*To do*: Without the pictures, repeat all of the data exactly as it appears below.

*Data below*:
==========

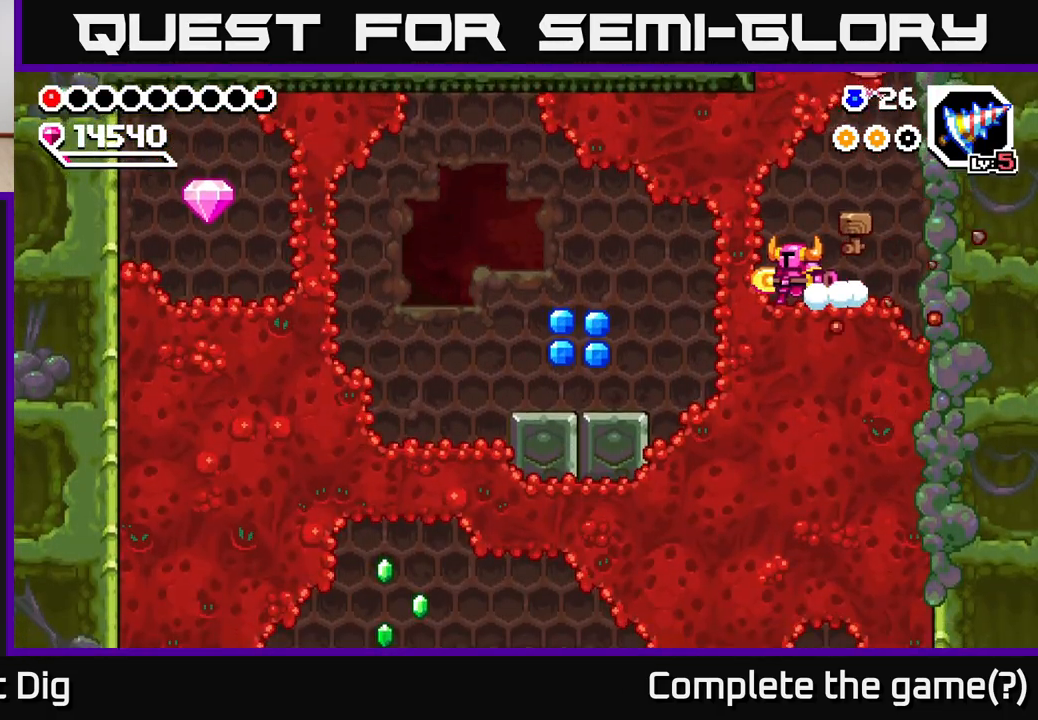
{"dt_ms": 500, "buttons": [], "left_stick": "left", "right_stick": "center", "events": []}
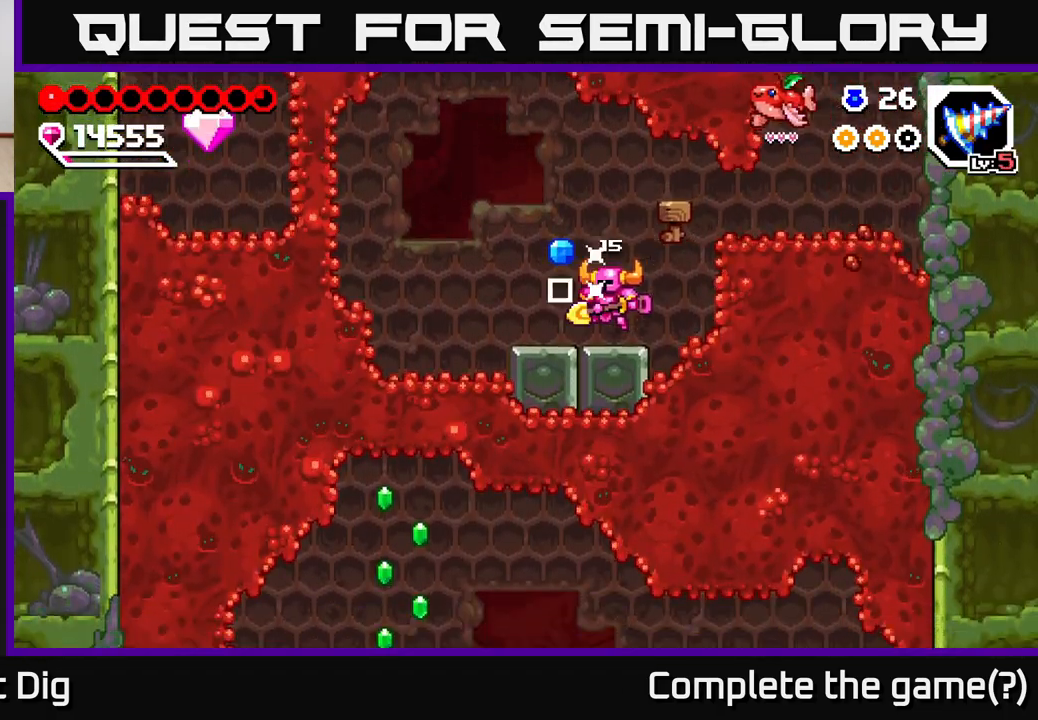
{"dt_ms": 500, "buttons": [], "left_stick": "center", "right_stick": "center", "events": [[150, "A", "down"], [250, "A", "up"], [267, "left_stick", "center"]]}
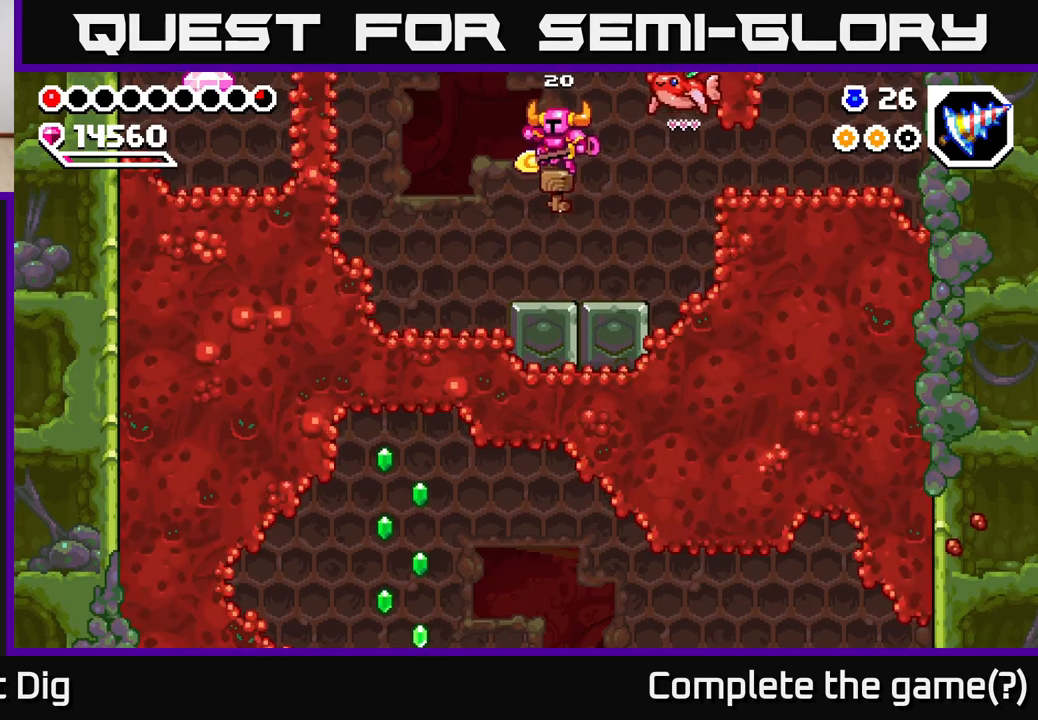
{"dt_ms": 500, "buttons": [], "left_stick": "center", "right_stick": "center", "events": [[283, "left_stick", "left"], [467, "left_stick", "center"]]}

==========

*Task response*:
{"dt_ms": 500, "buttons": [], "left_stick": "left", "right_stick": "center", "events": []}
{"dt_ms": 500, "buttons": [], "left_stick": "center", "right_stick": "center", "events": [[150, "A", "down"], [250, "A", "up"], [267, "left_stick", "center"]]}
{"dt_ms": 500, "buttons": [], "left_stick": "center", "right_stick": "center", "events": [[283, "left_stick", "left"], [467, "left_stick", "center"]]}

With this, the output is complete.